The classical view says that the proposition that I have parents is an essential truth. One attributing to a thing a property absolutely essential to it. It would not exist without it, but a necessary truth. Necessary truth holds in any possible world or situations. Essential truth holds in those possible worlds or situations in which what it is about exists.

With that said, even if water doesn't exist in a specific world, we can still speak of water as H2O. The classical view must distinguish between necessary truth - those applicable to entities that must exist (she as numbers) and those applicable entities that don't exist.

Another objection to apriority of all necessary truth. If you looked at a theorem, it follows from true propositions and is therefore a necessary truth - since what follows from a necessary truth is itself necessarily true. But this is not a priori since it is not self-evident. We cannot simply assume every theorem must proceed by self-evident steps from a self-evident proposition.

Not all provable propositions need to be self-evident - a self-evident proposition may be provable. Self-evident propositions are knowable without proof, on the basis of understanding them. Unlike theorems, they are not premise dependent.

So it appears that there are necessary truths knowable only through empirical investigation or laborious mathematical proof.

Classical View
Necessary Propositions A Priori Proposition
Analytic A Priori
Synthetic A Priori
Revised View
A Priori Propositions
Necessary Propositions Analytic A Priori
Synthetic Propositions Synthetic A Priori
Synthetic Empirical

A Priori Beliefs

A priori is not normally applied to beliefs, but the apriority of a belief tends to indicate some degree of justification. The principle of justification for a priori belief is normally, if a rational person believes a proposition solely on the basis of (adequately) understanding it - believes it in a strict a priori way - this belief is prima facie justified.

There is a counter part plausible epistemic principle called a principle of knowledge for correct a priori beliefs. If a rational person believes a true proposition in the a priori way described above, this belief constitutes knowledge.

Loose & Strinct Senses of A Priori Justification and Knowledge

When knowledge or justification that arises from believing in an a priori way is not strictly speaking it is regarded as the loose sense.

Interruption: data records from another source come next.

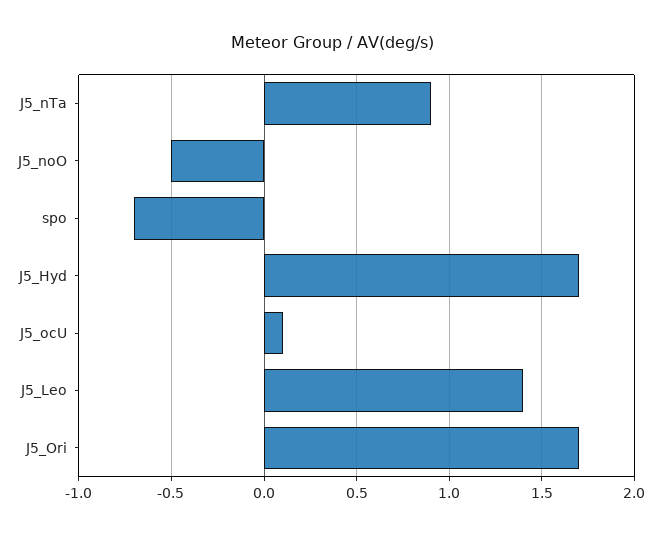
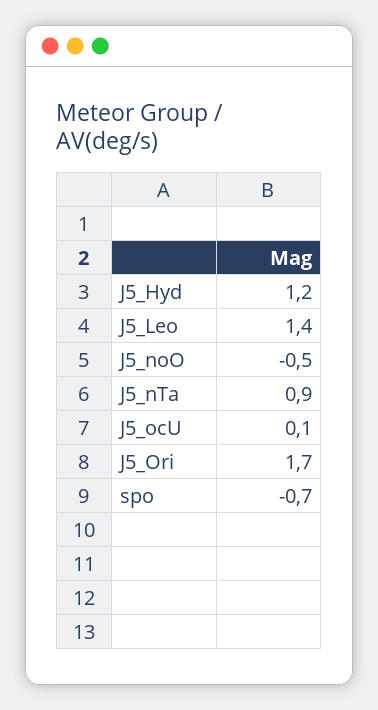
  {
    "J5_nTa": 0.9,
    "J5_noO": -0.5,
    "spo": -0.7,
-   "J5_Hyd": 1.7,
+   "J5_Hyd": 1.2,
    "J5_ocU": 0.1,
    "J5_Leo": 1.4,
    "J5_Ori": 1.7
  }

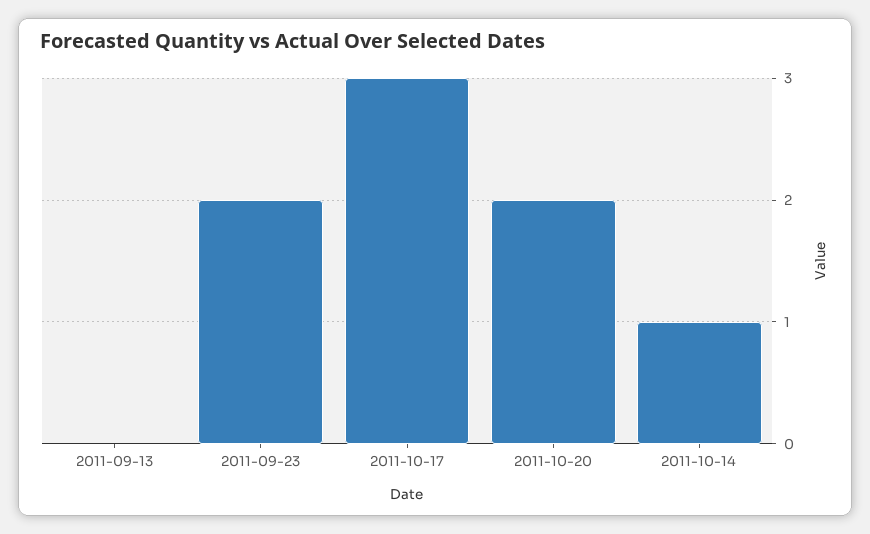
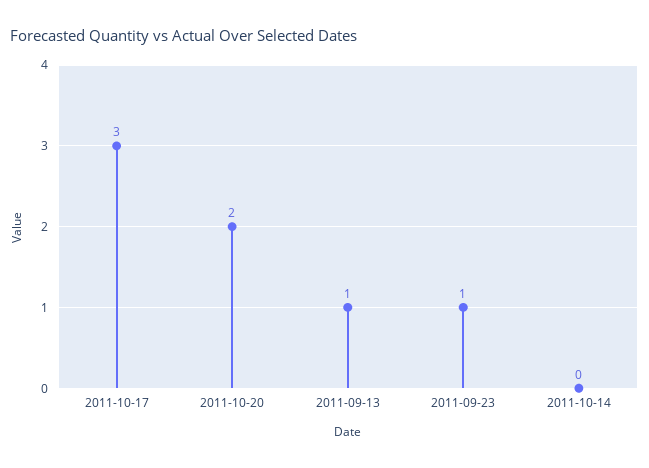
  {
-   "2011-09-13": 0,
+   "2011-09-13": 1,
-   "2011-09-23": 2,
+   "2011-09-23": 1,
    "2011-10-17": 3,
    "2011-10-20": 2,
-   "2011-10-14": 1
+   "2011-10-14": 0
  }

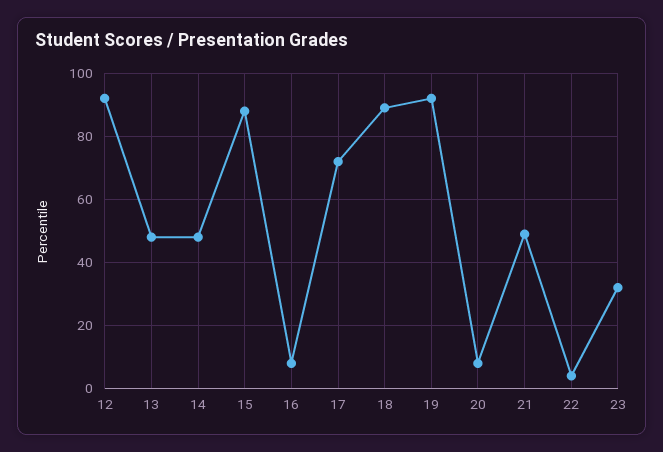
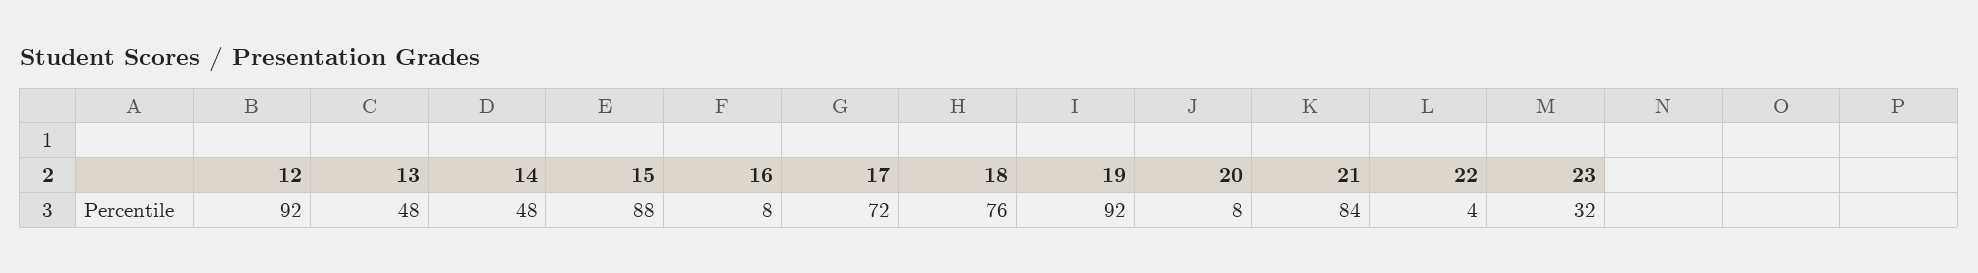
  {
    "12": 92,
    "13": 48,
    "14": 48,
    "15": 88,
    "16": 8,
    "17": 72,
-   "18": 90,
+   "18": 76,
    "19": 92,
    "20": 8,
-   "21": 50,
+   "21": 84,
    "22": 4,
    "23": 32
  }

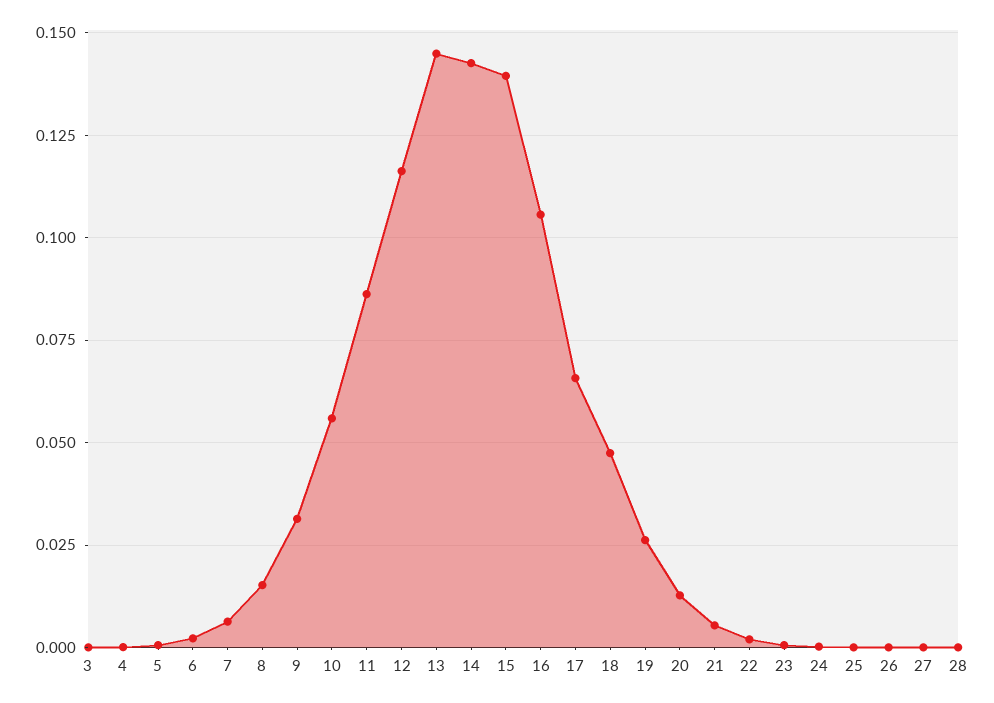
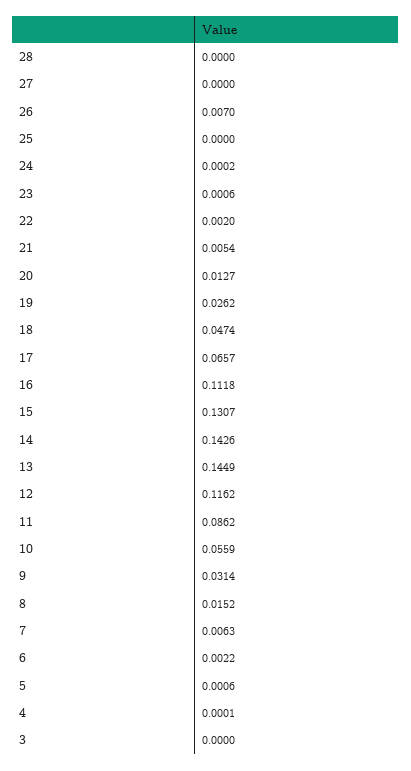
  {
    "3": 0,
    "4": 0.0001,
    "5": 0.0006,
    "6": 0.0022,
    "7": 0.0063,
    "8": 0.0152,
    "9": 0.0314,
    "10": 0.0559,
    "11": 0.0862,
    "12": 0.1162,
    "13": 0.1449,
    "14": 0.1426,
-   "15": 0.14,
+   "15": 0.1307,
-   "16": 0.105,
+   "16": 0.1118,
    "17": 0.0657,
    "18": 0.0474,
    "19": 0.0262,
    "20": 0.0127,
    "21": 0.0054,
    "22": 0.002,
    "23": 0.0006,
    "24": 0.0002,
    "25": 0,
-   "26": 0,
+   "26": 0.007,
    "27": 0,
    "28": 0
  }

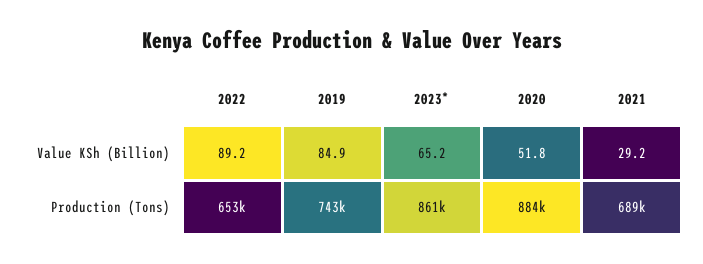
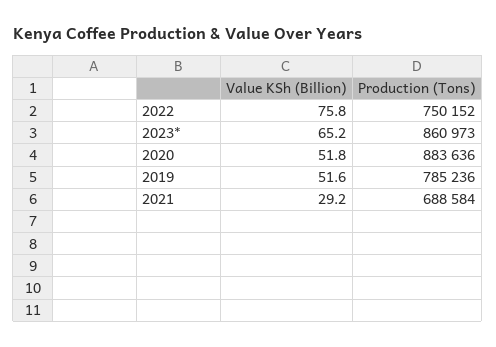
  {
    "2022": {
-     "Value KSh (Billion)": 89.2,
+     "Value KSh (Billion)": 75.8,
-     "Production (Tons)": 653000
+     "Production (Tons)": 750152
    },
    "2019": {
-     "Value KSh (Billion)": 84.9,
+     "Value KSh (Billion)": 51.6,
-     "Production (Tons)": 743000
+     "Production (Tons)": 785236
    },
    "2023*": {
      "Value KSh (Billion)": 65.2,
      "Production (Tons)": 860973
    },
    "2020": {
      "Value KSh (Billion)": 51.8,
      "Production (Tons)": 883636
    },
    "2021": {
      "Value KSh (Billion)": 29.2,
      "Production (Tons)": 688584
    }
  }

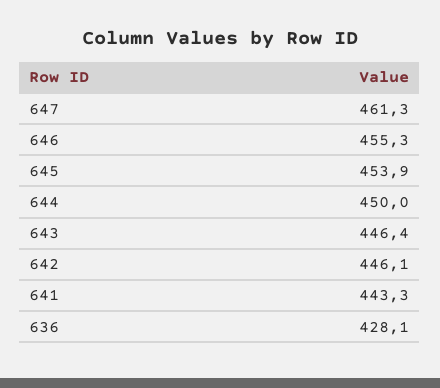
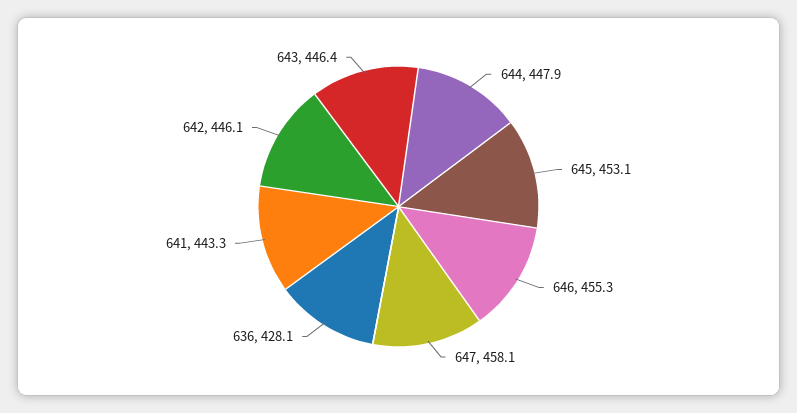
  {
-   "647": 461.3,
+   "647": 458.1,
    "646": 455.3,
-   "645": 453.9,
+   "645": 453.1,
-   "644": 450,
+   "644": 447.9,
    "643": 446.4,
    "642": 446.1,
    "641": 443.3,
    "636": 428.1
  }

Outline of Four Dimensional Conception of the A Priori

Proposition

A priori in the narrow sense: Self-evident with understanding sufficient to ground for justification, belief based on such understanding constitutes knowledge.
A priori in the broad sense: Not directly self-evident (a) indirectly self-evident - self-evidently entailed. (b) ultimate a priori - not self-evident, but provable by self-evident steps.

Justification

A priori in the strict sense: (a) based on understanding of a directly self-evident proposition or (b) indirectly based on such an understanding via a self-evident entailment of the proposition by a self-evident proposition.
A priori in the loose sense: Not a priori in the strict sense, but based on an understanding of the proposition (proposition itself need not be true or a priori).

Knowledge

A priori in the strict sense: Knowledge (a) of an a priori proposition that is directly or indirectly self-evident, and (b) constituted by a belief that is a priori justified in the strict sense.
A priori in the loose sense: Knowledge (a) of a proposition that is not directly or indirectly self-evident, but is provable by self-evident steps from some self-evident proposition and (b) constitute by believe based on understanding such a proof.

Belief

A priori in the narrow sense: (a) held in an a priori way; roughly based on an understanding of the proposition, and (b) of a proposition that is a priori (in the narrow or broad sense).
A priori in the broad sense: (a) held in an a priori way but (b) of an empirical proposition.